The “culture of homophobia”, as so crudely written by Vogue, is not one solely of Jamaican creation, but a legacy of British colonialism. In recent years, activists and researchers began speaking openly about Britain’s creation of a homophobic and transphobic environment through their buggery laws, influencing not only Jamaica, but Nigeria, Botswana, India, and the remainder of territories confiscated by the English crown. It was Henry VIII who introduced in the English Buggery Act of 1533, making sodomy punishable by death. The result of Britain's legacy on the island resulted in conservative Evangelicalism which internalized anti-queer socio-political policies adopted from the British constitution. “During its colonial rule, the British imperial power imposed a range of laws to govern its territories, including anti-sodomy laws. Section 377 of the British Penal Code proscribes ‘Unnatural Offenses,’ Macarena Saez explains in Same Sex Couples: Comparatives Insights on Marriage and Cohabitation. “Section 377 served as a model for British territories beyond the Caribbean, including Africa, Asia, and the Pacific Islands. Although the domestic iterations of Section 377 varied textually and substantively, many mandated capital punishment for same sex relations.” This is history that journalists fail to discuss in conjunction with Jamaica’s treatment of gully queens and the incitement of violence towards them.

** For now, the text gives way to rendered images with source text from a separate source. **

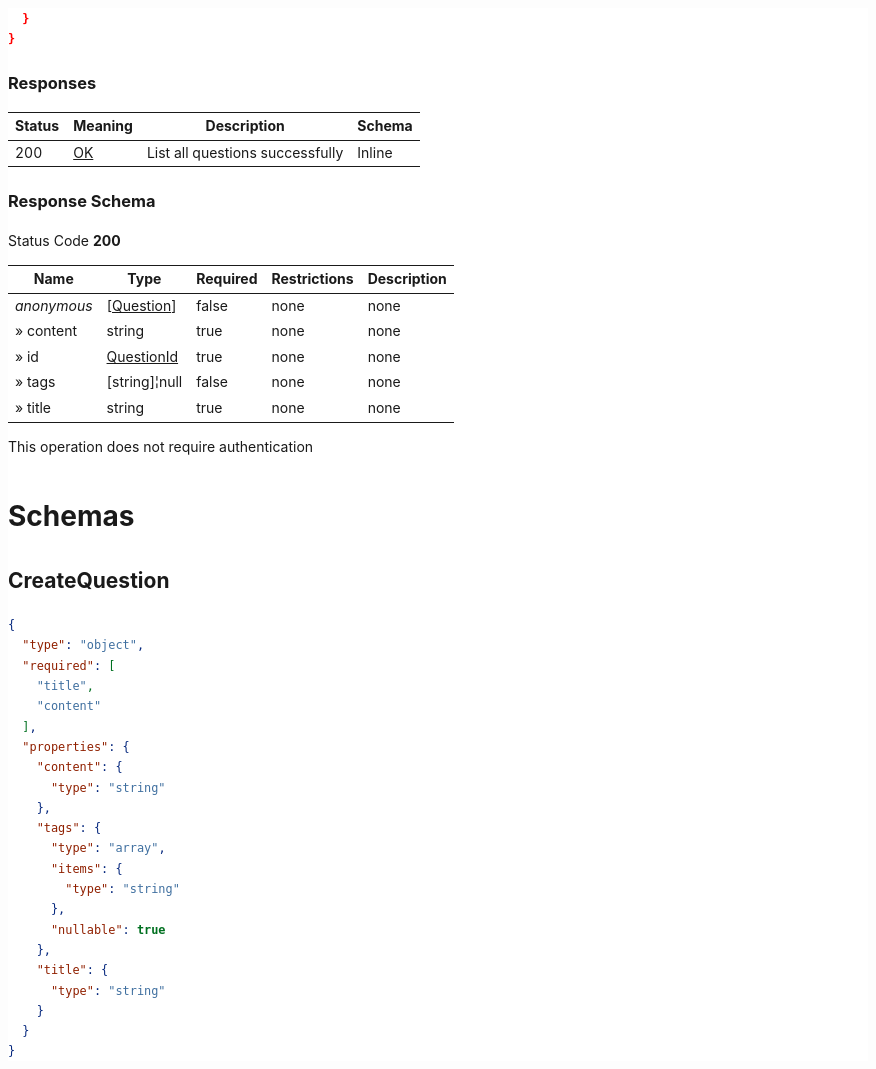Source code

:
 ```json
  }
}
```

<h3 id="get_questions-responses">Responses</h3>

|Status|Meaning|Description|Schema|
|---|---|---|---|
|200|[OK](https://tools.ietf.org/html/rfc7231#section-6.3.1)|List all questions successfully|Inline|

<h3 id="get_questions-responseschema">Response Schema</h3>

Status Code **200**

|Name|Type|Required|Restrictions|Description|
|---|---|---|---|---|
|*anonymous*|[[Question](#schemaquestion)]|false|none|none|
|» content|string|true|none|none|
|» id|[QuestionId](#schemaquestionid)|true|none|none|
|» tags|[string]¦null|false|none|none|
|» title|string|true|none|none|

<aside class="success">
This operation does not require authentication
</aside>

# Schemas

<h2 id="tocS_CreateQuestion">CreateQuestion</h2>

<a id="schemacreatequestion"></a>
<a id="schema_CreateQuestion"></a>
<a id="tocScreatequestion"></a>
<a id="tocscreatequestion"></a>

```json
{
  "type": "object",
  "required": [
    "title",
    "content"
  ],
  "properties": {
    "content": {
      "type": "string"
    },
    "tags": {
      "type": "array",
      "items": {
        "type": "string"
      },
      "nullable": true
    },
    "title": {
      "type": "string"
    }
  }
}

```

Another particularly troubling facet concerning the voyeuristic painting of Jamaica as the ultimate anti-queer society is that it also reduces the severity of homophobic and transphobic vehemence in the United States, falsely placing predominately white Western countries as models of queer progressive politics. 2016 was the most violent year on record for transgender people in America, with 23 deaths recorded by activists, most of them being Black trans women. Black trans women face police harassment, high levels of incarceration, and high impoverishment. Queer homeless youth, mostly of color, are far more likely to face rampant homelessness. The 2015 Supreme Court ruling, making gay marriage legal, largely silenced the discussion concerning institutional repression that poor and working class queers of color in America continually experience, with advocates pleading with mainstream news media to bring more coverage to those of us with less resources and privilege. America’s spin on the gully queens feels less about decolonizing entrenched systems of anti-queer violence and more of, “Be more like us and not like Jamaicans,” while ignoring poor Black queer folks in the states who are still routinely criminalized.

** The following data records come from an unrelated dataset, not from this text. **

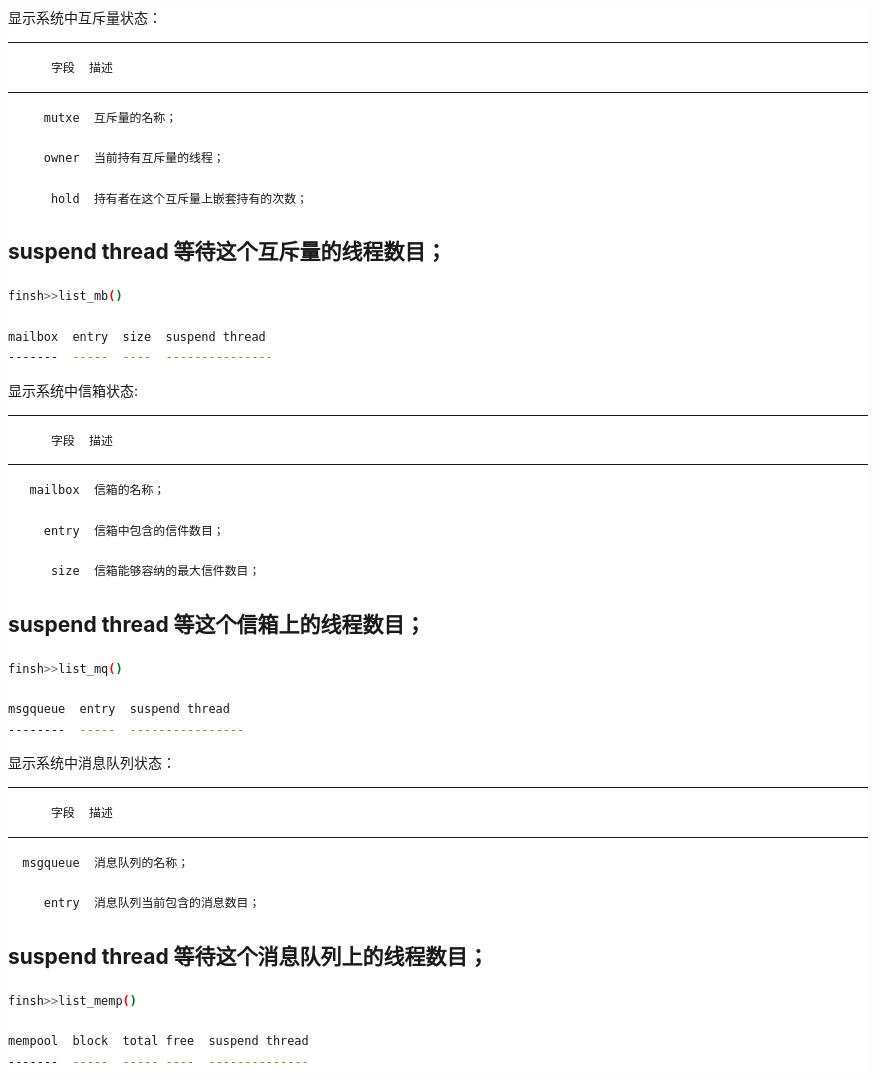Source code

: 显示系统中互斥量状态：

-----------------------------------------------------------------------
          字段  描述
--------------  -------------------------------------------------------
         mutxe  互斥量的名称；

         owner  当前持有互斥量的线程；

          hold  持有者在这个互斥量上嵌套持有的次数；

suspend thread  等待这个互斥量的线程数目；
-----------------------------------------------------------------------

```bash
finsh>>list_mb()

mailbox  entry  size  suspend thread    
-------  -----  ----  ---------------
```

显示系统中信箱状态:

-----------------------------------------------------------------------
          字段  描述
--------------  -------------------------------------------------------
       mailbox  信箱的名称；

         entry  信箱中包含的信件数目；

          size  信箱能够容纳的最大信件数目；

suspend thread  等这个信箱上的线程数目；
-----------------------------------------------------------------------

```bash
finsh>>list_mq()

msgqueue  entry  suspend thread    
--------  -----  ----------------
```

显示系统中消息队列状态：

-----------------------------------------------------------------------
          字段  描述
--------------  -------------------------------------------------------
      msgqueue  消息队列的名称；

         entry  消息队列当前包含的消息数目；

suspend thread  等待这个消息队列上的线程数目；
-----------------------------------------------------------------------

```bash
finsh>>list_memp() 

mempool  block  total free  suspend thread    
-------  -----  ----- ----  --------------
```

It is the responsibility of journalists to decolonize their thinking, their political framing of queer oppression outside of America that Afro-Caribbeans and Africans endure. Queer people in Jamaica are not helped by sensationalist, click-bait stories about their experiences where they face danger from day-to-day — they are exploited for viral stories, falsely propped up by white savior complexes. By uplifting queer Afro-Caribbean activists groups on the island, such as RUDEBOI Society and TransWave instead, media can divest from the colonialist perception that only societies predominately white and Western can being able to “save” queer Black people from the rabid queerphobia that they face. Only by naming colonialism as the source can we ever hope to defeat it.